= Material supplied =
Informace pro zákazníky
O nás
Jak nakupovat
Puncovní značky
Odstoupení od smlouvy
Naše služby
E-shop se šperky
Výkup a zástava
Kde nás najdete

= Directions =
From the line holding "Naše služby" to the last line of the entries above, restate each line exactly; include both ends and omit everything else.

= Finished exercise =
Naše služby
E-shop se šperky
Výkup a zástava
Kde nás najdete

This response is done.